# Work instructions
The answer must be an exact copy of every record below.

# The records
════════════════

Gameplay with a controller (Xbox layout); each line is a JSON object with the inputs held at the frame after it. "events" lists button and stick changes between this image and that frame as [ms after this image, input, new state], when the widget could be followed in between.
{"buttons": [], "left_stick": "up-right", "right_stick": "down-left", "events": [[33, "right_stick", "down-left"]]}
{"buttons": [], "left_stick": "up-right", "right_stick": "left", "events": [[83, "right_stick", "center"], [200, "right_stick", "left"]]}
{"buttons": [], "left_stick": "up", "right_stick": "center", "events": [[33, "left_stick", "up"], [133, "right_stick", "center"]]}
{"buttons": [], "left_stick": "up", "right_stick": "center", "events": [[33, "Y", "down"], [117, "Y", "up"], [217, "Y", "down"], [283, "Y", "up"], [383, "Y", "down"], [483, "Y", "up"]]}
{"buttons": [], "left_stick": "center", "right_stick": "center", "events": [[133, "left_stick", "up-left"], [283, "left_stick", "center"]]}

════════════════

# Problem solution
Gameplay with a controller (Xbox layout); each line is a JSON object with the inputs held at the frame after it. "events" lists button and stick changes between this image and that frame as [ms after this image, input, new state], when the widget could be followed in between.
{"buttons": [], "left_stick": "up-right", "right_stick": "down-left", "events": [[33, "right_stick", "down-left"]]}
{"buttons": [], "left_stick": "up-right", "right_stick": "left", "events": [[83, "right_stick", "center"], [200, "right_stick", "left"]]}
{"buttons": [], "left_stick": "up", "right_stick": "center", "events": [[33, "left_stick", "up"], [133, "right_stick", "center"]]}
{"buttons": [], "left_stick": "up", "right_stick": "center", "events": [[33, "Y", "down"], [117, "Y", "up"], [217, "Y", "down"], [283, "Y", "up"], [383, "Y", "down"], [483, "Y", "up"]]}
{"buttons": [], "left_stick": "center", "right_stick": "center", "events": [[133, "left_stick", "up-left"], [283, "left_stick", "center"]]}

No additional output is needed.